• _CHALLENGES_
A – From the TDX huge page cover letter, copy the text between "As the series" and "coming in guest_memfd.", inclusive.
B – In the TDX huge page cover letter, shorten the paragraph beginning "As the series of enabling guest_memfd" while keeping its main facts.

• _TEXT BLOCK_

[start]

[<prev] [next>] [thread-next>] [day] [month] [year] [list]
Message-ID: <20250424030033.32635-1-yan.y.zhao@intel.com>
Date: Thu, 24 Apr 2025 11:00:32 +0800
From: Yan Zhao <yan.y.zhao@...el.com>
To: pbonzini@...hat.com,
seanjc@...gle.com
Cc: linux-kernel@...r.kernel.org,
kvm@...r.kernel.org,
x86@...nel.org,
rick.p.edgecombe@...el.com,
dave.hansen@...el.com,
kirill.shutemov@...el.com,
tabba@...gle.com,
ackerleytng@...gle.com,
quic_eberman@...cinc.com,
michael.roth@....com,
david@...hat.com,
vannapurve@...gle.com,
vbabka@...e.cz,
jroedel@...e.de,
thomas.lendacky@....com,
pgonda@...gle.com,
zhiquan1.li@...el.com,
fan.du@...el.com,
jun.miao@...el.com,
ira.weiny@...el.com,
chao.p.peng@...el.com,
Yan Zhao <yan.y.zhao@...el.com>
Subject: [RFC PATCH 00/21] KVM: TDX huge page support for private memory
This is an RFC series to support huge pages in TDX. It's an evolution of
the previous patches from Isaku [0]. (Please find the main changes to [0]
at a later section).
As the series of enabling guest_memfd to support 1GB huge page with
in-place conversion [1] is still under development, we temporarily based
the TDX work on top of the series from Michael Roth that enables basic 2M
guest_memfd support without in-place conversion[2]. The goal is to have an
early review and discussion of the TDX huge page work (including changes to
KVM core MMU and the TDX specific code), which should remain stable, with
only minor adjustments, regardless the changes coming in guest_memfd.

[end]

• _DATA EXTRACT_
[start]

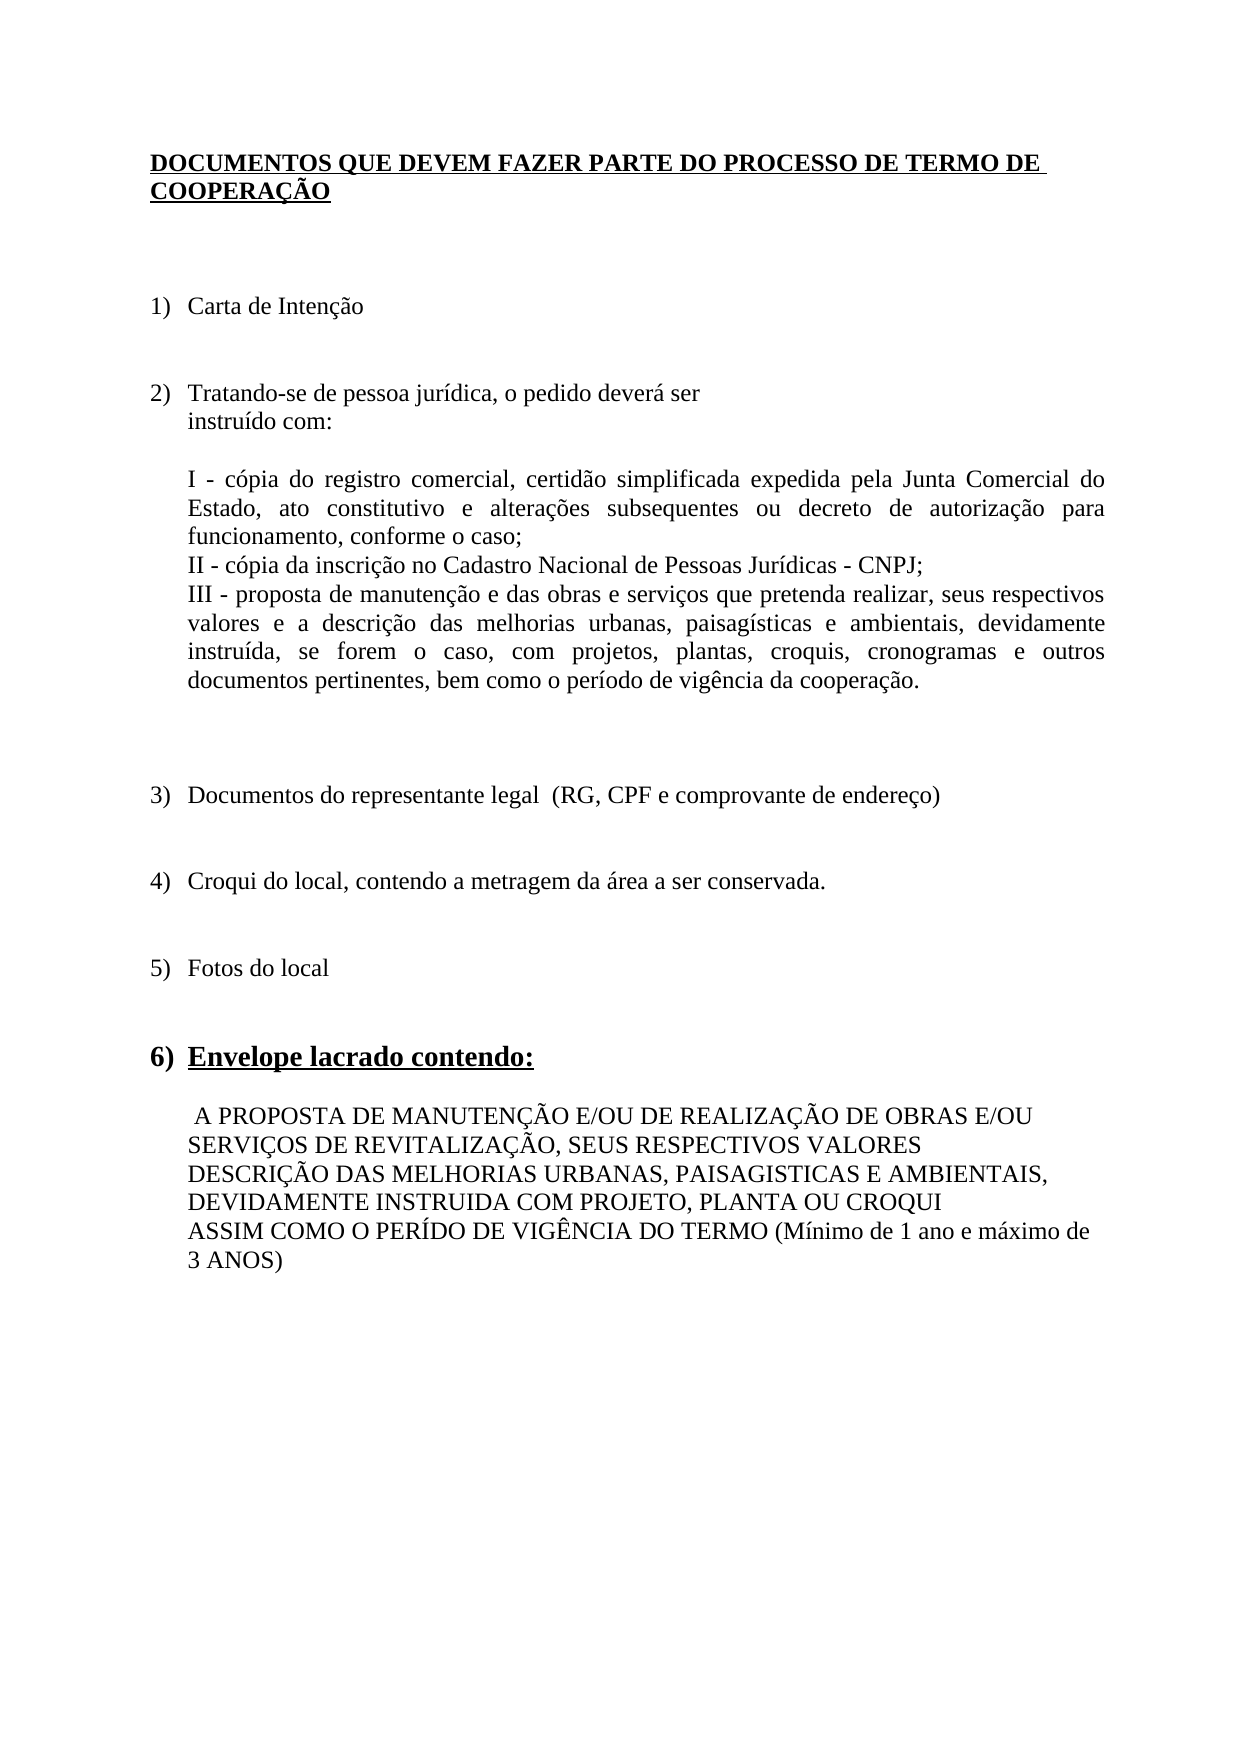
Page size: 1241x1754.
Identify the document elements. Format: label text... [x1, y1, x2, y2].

[end]

• _ANSWERS TO THE EXERCISES_
A –
As the series of enabling guest_memfd to support 1GB huge page with
in-place conversion [1] is still under development, we temporarily based
the TDX work on top of the series from Michael Roth that enables basic 2M
guest_memfd support without in-place conversion[2]. The goal is to have an
early review and discussion of the TDX huge page work (including changes to
KVM core MMU and the TDX specific code), which should remain stable, with
only minor adjustments, regardless the changes coming in guest_memfd.

B – The series adding 1GB huge page support with in-place conversion to guest_memfd [1] is still under development. The TDX work is therefore temporarily based on Michael Roth's series, which enables basic 2M guest_memfd support without in-place conversion [2]. The aim is early review and discussion of the TDX huge page work, covering KVM core MMU changes and TDX-specific code. That work should stay stable, with only minor adjustments, whatever changes come in guest_memfd.